==== Исходный отрывок
Так и есть: свечусь отраженной прозой
бытовой поэзии.
                           Не иначе
кто-то высший хочет, чтоб я сдувала
по пылинке смысла с плеча земного,
по пылинке в день.


И опять-таки уместно вспомнить то слово (спасибо Вам, Вадим Перельмутер), которое скрепляет мозаику впечатлений, переживаний, наблюдений, ускользающих мгновений, —слово «контекст». Постоянно вглядываясь, вслушиваясь в пестро-аморфное окружение, в сумятицу многозначных проявлений бытия, поэт вылавливает то одну, то другую ниточку («пылинку смысла»), находит для них самое подходящее, на ее вкус, на ее разумение, словесное  воплощение и, конкретизируя контекст, конкретизирует тем самым себя.


Что там, за границами слуха,
Куда осязанью нельзя?
А там — и есть ты; там — твой бездонный контекст.


О том, что В. Калмыкова очень сознательно подходит к поискам средств и приемов самовыявления (выявления себя как текста в контексте жизни), я убеждаюсь, наблюдая за ее вылазками в новые области. Вот на что я не могу ответить, это вопрос о том, насколько программны эти ее экскурсии, есть ли в них план. Едва ли; скорее тут импульсивность, спонтанность. Трудно представить, что она с утра подумала: а попробую-ка я сегодня диссонансные рифмы, — и сочинила стихотворение «Державин».
========
==== Извлечённые записи
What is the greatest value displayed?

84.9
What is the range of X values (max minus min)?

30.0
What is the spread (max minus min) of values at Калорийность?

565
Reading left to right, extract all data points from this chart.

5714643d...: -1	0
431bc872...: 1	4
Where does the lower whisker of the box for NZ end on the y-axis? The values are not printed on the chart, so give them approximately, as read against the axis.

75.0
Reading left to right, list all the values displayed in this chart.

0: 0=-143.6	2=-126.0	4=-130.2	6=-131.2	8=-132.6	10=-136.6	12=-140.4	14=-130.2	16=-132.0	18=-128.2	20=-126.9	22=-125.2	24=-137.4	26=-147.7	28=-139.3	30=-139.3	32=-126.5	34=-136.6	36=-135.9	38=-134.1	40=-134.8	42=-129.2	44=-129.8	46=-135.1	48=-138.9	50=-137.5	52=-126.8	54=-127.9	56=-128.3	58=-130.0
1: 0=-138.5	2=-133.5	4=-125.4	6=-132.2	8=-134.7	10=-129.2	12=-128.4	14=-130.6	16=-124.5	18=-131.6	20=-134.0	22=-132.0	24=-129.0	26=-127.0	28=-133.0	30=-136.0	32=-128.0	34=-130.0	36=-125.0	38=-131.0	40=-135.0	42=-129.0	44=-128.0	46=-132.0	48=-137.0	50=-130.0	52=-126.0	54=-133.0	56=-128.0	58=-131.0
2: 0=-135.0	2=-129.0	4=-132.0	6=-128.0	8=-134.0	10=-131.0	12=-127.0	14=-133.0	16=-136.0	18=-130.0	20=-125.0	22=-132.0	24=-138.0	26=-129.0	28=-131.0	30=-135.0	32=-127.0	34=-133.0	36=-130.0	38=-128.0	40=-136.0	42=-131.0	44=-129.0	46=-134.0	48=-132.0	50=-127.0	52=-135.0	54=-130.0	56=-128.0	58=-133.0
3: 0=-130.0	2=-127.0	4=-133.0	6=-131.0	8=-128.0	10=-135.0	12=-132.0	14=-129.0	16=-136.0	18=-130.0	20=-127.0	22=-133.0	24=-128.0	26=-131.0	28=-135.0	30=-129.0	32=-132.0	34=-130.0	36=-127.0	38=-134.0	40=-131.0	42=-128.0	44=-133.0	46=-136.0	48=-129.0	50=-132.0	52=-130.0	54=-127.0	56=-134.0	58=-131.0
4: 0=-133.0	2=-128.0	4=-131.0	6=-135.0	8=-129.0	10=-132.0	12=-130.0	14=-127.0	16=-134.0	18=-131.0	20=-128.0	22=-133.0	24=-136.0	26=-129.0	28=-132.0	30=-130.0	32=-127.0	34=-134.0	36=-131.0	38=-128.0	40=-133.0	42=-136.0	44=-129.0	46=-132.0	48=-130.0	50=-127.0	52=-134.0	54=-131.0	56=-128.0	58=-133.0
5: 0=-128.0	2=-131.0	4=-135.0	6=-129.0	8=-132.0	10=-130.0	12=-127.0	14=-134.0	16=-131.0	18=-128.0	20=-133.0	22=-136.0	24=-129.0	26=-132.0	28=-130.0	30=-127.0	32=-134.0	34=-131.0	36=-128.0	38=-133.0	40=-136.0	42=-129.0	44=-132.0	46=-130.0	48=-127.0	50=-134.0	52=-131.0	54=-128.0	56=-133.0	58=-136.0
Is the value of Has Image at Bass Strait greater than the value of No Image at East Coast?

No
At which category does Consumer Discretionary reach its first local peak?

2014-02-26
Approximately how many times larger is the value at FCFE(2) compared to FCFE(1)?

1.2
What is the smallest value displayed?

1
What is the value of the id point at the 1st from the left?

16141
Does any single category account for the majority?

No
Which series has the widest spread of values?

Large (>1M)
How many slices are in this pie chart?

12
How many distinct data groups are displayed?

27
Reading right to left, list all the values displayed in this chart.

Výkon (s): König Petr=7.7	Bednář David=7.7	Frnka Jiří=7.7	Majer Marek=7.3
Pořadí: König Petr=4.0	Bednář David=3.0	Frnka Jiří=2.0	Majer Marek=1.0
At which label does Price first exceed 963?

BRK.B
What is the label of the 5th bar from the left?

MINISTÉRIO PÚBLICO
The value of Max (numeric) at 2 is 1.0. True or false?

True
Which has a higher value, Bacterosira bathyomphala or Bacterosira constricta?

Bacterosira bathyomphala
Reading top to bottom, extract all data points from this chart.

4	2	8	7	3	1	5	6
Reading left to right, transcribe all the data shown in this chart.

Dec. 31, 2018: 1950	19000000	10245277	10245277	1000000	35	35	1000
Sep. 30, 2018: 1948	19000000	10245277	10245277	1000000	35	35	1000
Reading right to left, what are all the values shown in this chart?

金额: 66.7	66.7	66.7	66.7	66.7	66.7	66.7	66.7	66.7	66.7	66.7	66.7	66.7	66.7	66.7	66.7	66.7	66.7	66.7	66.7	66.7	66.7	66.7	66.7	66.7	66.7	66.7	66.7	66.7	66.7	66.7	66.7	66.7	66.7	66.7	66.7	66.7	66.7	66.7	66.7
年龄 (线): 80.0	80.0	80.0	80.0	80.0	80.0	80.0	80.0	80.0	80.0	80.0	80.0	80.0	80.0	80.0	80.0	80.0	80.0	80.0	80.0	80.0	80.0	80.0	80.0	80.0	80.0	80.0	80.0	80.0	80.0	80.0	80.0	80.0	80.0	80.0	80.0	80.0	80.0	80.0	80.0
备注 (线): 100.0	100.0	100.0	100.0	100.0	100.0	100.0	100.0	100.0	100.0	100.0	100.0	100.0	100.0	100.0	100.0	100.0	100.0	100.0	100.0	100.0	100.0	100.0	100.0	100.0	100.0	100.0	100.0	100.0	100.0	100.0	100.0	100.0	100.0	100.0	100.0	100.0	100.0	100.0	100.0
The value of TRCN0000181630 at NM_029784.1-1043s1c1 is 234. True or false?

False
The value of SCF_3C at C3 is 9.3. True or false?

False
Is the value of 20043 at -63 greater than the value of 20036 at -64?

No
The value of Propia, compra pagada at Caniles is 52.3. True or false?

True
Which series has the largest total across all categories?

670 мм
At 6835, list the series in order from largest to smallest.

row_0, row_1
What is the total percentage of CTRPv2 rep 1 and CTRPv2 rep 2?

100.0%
========
• _Вопросы для разбора_
- 1) Пожалуйста, выведите без изменений часть исходного отрывка, начиная со слов «Так и есть: свечусь» и заканчивая словами «твой бездонный контекст.».
- 2) Ответьте по исходному отрывку на вопросы:
(а) Кого автор благодарит за слово «контекст»?
(б) Какое стихотворение упомянуто в связи с диссонансными рифмами?
(в) Что, согласно строкам в начале отрывка, сдувают с плеча земного?

• _Ответы к заданиям_
- 1)
Так и есть: свечусь отраженной прозой
бытовой поэзии.
                           Не иначе
кто-то высший хочет, чтоб я сдувала
по пылинке смысла с плеча земного,
по пылинке в день.


И опять-таки уместно вспомнить то слово (спасибо Вам, Вадим Перельмутер), которое скрепляет мозаику впечатлений, переживаний, наблюдений, ускользающих мгновений, —слово «контекст». Постоянно вглядываясь, вслушиваясь в пестро-аморфное окружение, в сумятицу многозначных проявлений бытия, поэт вылавливает то одну, то другую ниточку («пылинку смысла»), находит для них самое подходящее, на ее вкус, на ее разумение, словесное  воплощение и, конкретизируя контекст, конкретизирует тем самым себя.


Что там, за границами слуха,
Куда осязанью нельзя?
А там — и есть ты; там — твой бездонный контекст.

- 2)
(а) Вадима Перельмутера.
(б) «Державин».
(в) Пылинку смысла.